Problem to work on >> Could you write out all of the data again, word for word?

◇ ◇ ◇ ◇ ◇ ◇ ◇

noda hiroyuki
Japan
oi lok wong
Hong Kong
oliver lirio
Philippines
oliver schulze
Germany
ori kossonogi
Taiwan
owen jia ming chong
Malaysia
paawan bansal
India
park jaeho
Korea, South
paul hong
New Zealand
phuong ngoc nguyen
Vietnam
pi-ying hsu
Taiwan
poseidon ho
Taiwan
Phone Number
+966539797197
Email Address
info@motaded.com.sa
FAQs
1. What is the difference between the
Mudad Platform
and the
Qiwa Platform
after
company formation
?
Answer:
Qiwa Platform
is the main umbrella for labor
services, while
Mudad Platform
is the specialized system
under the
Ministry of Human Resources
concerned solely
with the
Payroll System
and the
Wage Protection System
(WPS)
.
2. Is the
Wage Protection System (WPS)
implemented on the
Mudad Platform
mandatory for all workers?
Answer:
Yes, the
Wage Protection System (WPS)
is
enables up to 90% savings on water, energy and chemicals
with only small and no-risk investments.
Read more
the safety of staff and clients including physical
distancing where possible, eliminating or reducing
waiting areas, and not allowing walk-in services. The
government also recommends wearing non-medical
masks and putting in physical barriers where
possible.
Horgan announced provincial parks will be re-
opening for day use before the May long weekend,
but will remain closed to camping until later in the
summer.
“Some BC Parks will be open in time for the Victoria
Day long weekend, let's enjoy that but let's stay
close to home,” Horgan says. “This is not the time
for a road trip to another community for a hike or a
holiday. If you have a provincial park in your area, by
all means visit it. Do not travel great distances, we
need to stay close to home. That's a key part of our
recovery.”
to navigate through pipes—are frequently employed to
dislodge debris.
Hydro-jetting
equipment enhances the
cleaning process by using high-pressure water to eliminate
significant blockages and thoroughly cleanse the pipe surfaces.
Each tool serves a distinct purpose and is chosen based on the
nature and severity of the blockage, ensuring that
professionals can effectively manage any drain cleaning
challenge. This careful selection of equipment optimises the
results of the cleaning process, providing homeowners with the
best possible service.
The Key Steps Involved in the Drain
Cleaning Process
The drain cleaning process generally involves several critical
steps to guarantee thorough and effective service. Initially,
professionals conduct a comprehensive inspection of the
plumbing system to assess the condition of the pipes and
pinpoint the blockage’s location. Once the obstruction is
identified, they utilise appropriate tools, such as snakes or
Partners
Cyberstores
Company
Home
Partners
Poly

◇ ◇ ◇ ◇ ◇ ◇ ◇

Response area >>
noda hiroyuki
Japan
oi lok wong
Hong Kong
oliver lirio
Philippines
oliver schulze
Germany
ori kossonogi
Taiwan
owen jia ming chong
Malaysia
paawan bansal
India
park jaeho
Korea, South
paul hong
New Zealand
phuong ngoc nguyen
Vietnam
pi-ying hsu
Taiwan
poseidon ho
Taiwan
Phone Number
+966539797197
Email Address
info@motaded.com.sa
FAQs
1. What is the difference between the
Mudad Platform
and the
Qiwa Platform
after
company formation
?
Answer:
Qiwa Platform
is the main umbrella for labor
services, while
Mudad Platform
is the specialized system
under the
Ministry of Human Resources
concerned solely
with the
Payroll System
and the
Wage Protection System
(WPS)
.
2. Is the
Wage Protection System (WPS)
implemented on the
Mudad Platform
mandatory for all workers?
Answer:
Yes, the
Wage Protection System (WPS)
is
enables up to 90% savings on water, energy and chemicals
with only small and no-risk investments.
Read more
the safety of staff and clients including physical
distancing where possible, eliminating or reducing
waiting areas, and not allowing walk-in services. The
government also recommends wearing non-medical
masks and putting in physical barriers where
possible.
Horgan announced provincial parks will be re-
opening for day use before the May long weekend,
but will remain closed to camping until later in the
summer.
“Some BC Parks will be open in time for the Victoria
Day long weekend, let's enjoy that but let's stay
close to home,” Horgan says. “This is not the time
for a road trip to another community for a hike or a
holiday. If you have a provincial park in your area, by
all means visit it. Do not travel great distances, we
need to stay close to home. That's a key part of our
recovery.”
to navigate through pipes—are frequently employed to
dislodge debris.
Hydro-jetting
equipment enhances the
cleaning process by using high-pressure water to eliminate
significant blockages and thoroughly cleanse the pipe surfaces.
Each tool serves a distinct purpose and is chosen based on the
nature and severity of the blockage, ensuring that
professionals can effectively manage any drain cleaning
challenge. This careful selection of equipment optimises the
results of the cleaning process, providing homeowners with the
best possible service.
The Key Steps Involved in the Drain
Cleaning Process
The drain cleaning process generally involves several critical
steps to guarantee thorough and effective service. Initially,
professionals conduct a comprehensive inspection of the
plumbing system to assess the condition of the pipes and
pinpoint the blockage’s location. Once the obstruction is
identified, they utilise appropriate tools, such as snakes or
Partners
Cyberstores
Company
Home
Partners
Poly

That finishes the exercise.